Andy Hall, one of the world's largest commodity hedge fund managers, has returned his Astenbeck fund to profit just before year end, helped by what he described as new winning positions in crude oil and corn.
Until last month, the Westport, Connecticut-based Astenbeck, which has about $4.8 billion under management, appeared headed for a second year of losses after an unexpected slump in crude prices in October tripped up its long positions in oil.
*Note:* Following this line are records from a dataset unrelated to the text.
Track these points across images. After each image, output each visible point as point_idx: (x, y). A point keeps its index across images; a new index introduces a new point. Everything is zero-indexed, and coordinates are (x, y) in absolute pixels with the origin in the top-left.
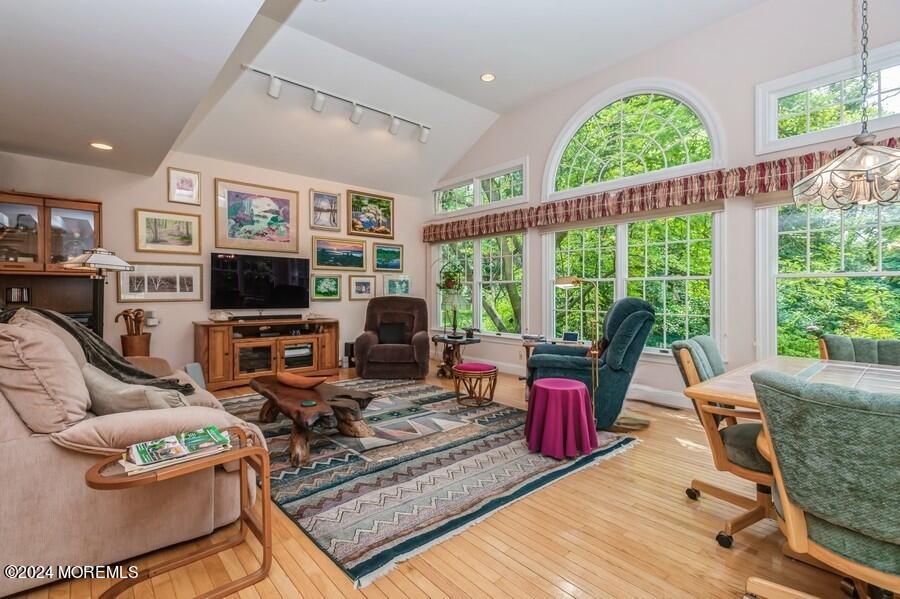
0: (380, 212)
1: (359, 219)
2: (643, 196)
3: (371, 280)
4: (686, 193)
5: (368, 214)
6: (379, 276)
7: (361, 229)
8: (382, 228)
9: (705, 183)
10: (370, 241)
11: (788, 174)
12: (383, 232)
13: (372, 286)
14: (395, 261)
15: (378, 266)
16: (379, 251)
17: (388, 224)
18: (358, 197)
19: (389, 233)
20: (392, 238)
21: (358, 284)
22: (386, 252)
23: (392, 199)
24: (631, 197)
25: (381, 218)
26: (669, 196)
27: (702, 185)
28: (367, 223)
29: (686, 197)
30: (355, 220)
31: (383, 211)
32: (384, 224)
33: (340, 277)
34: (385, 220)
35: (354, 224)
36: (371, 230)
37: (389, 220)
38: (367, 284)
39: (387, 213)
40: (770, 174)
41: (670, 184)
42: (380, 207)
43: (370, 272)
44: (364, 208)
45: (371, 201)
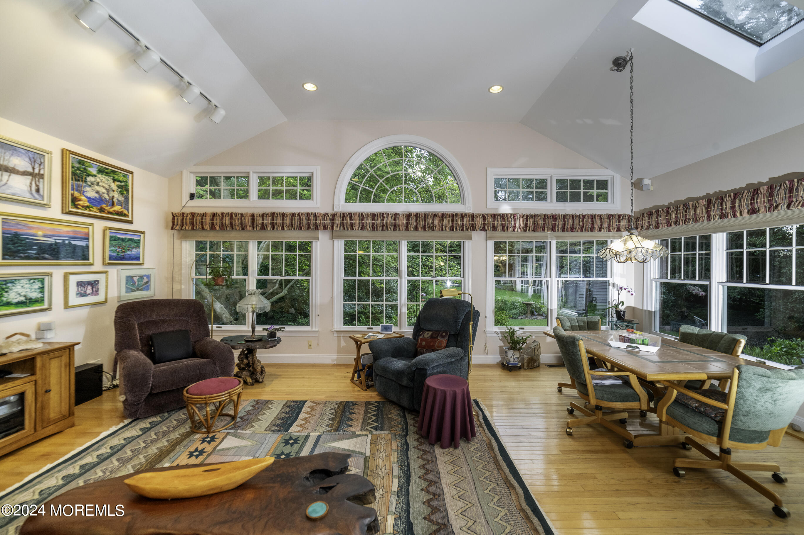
0: (114, 186)
1: (82, 193)
2: (425, 220)
3: (101, 278)
4: (453, 224)
5: (97, 188)
6: (113, 271)
7: (85, 207)
8: (117, 208)
9: (465, 219)
10: (99, 226)
11: (506, 223)
12: (118, 213)
13: (102, 287)
14: (134, 252)
15: (111, 258)
16: (113, 239)
17: (125, 203)
18: (80, 162)
19: (125, 215)
20: (131, 222)
21: (80, 284)
22: (123, 240)
23: (132, 173)
24: (416, 220)
25: (116, 195)
26: (442, 223)
27: (463, 220)
28: (95, 199)
29: (453, 226)
30: (76, 194)
31: (119, 187)
32: (119, 203)
33: (50, 275)
34: (121, 199)
35: (74, 200)
36: (102, 210)
37: (127, 198)
38: (94, 284)
39: (124, 189)
40: (498, 221)
41: (443, 215)
42: (114, 180)
43: (98, 266)
44: (90, 179)
45: (101, 171)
The fund fell 5 percent in October for 2 percent loss on the year.
Its fortunes reversed with November's performance, when it recouped almost everything it lost the previous month after a rebound in crude prices put its bullish bets on oil back on track.
With only December's trading left, Astenbeck is now up nearly 3 percent on the year.
The average energy-based hedge fund on HFN Indices, run by New York's eVestment Alliance, is up 0.2 percent for the year through October. November figures are not available.
In a letter to Astenbeck's investors this week, seen by Reuters, Hall said the hedge fund's rebound came despite tough trading conditions in most markets due to uncertainties over the November U.S. presidential elections and U.S. budget talks that should be concluded before the year end.
"Notwithstanding all the media hoopla over the budget negotiations in Washington, the past month was fairly constructive for owners of risky assets - especially for the ones that we own," Hall wrote.
He said the fund's wins in oil were helped by longer-dated bets on crude that Astenbeck traditionally favored, and a new spread combining nearby futures with deferred contracts.
"A few months ago, we supplemented our exposure to longer dated oil with a time spread position that involves owning first and second month futures against offsetting positions approximately nine months forward," he said in a revelation of trading strategy. "Happily this 'hedge' currently has positive carry."
On an annualized basis, the gain from the new position was about 6 percent, Hall said, thanks to the "backwardation" in the crude oil market, which is when it become profitable to roll from costlier nearby contracts to cheaper deferred ones.
Liquidity in the new spread position was also high, allowing quick exits and adjustments, and the additional risk it brought to the portfolio was quite low, he said.
With November's win, Hall has a tally of six positive months for the year. The former Citigroup (C.N) oil dealer, who earned more than $100 million in trading bonuses before setting up Astenbeck in 2008, declared a 4 percent loss at the hedge fund last year -- his first ever as a trader.
Clive Capital, another major commodity hedge fund with significant positions in oil, was down about 3 percent for the year at October's close after the slide in crude prices.
Benchmark Brent crude prices fell 3.1 percent in October, before rebounding 2.3 percent in November.
Clive, based in London and run by former Moore Capital trader Chris Levett, had $3.3 billion under management as of October. Its November performance is not known.
In his November letter, Hall said Astenbeck had also initiated a new position in U.S. corn last month.
"If we do see a fourth straight year of disappointing production of corn, we think the mid $8 (per bushel) levels seen earlier this year will be eclipsed," he wrote.
U.S. corn futures are currently hovering above $7.50 per bushel.
"While grain prices have a more speculative element to them, and there are some mixed signs from China, we believe that - again, thanks to a backwardated market which prices next year's corn 15 percent below this year's corn - we are getting a suitable risk reward profile for this investment," Hall said.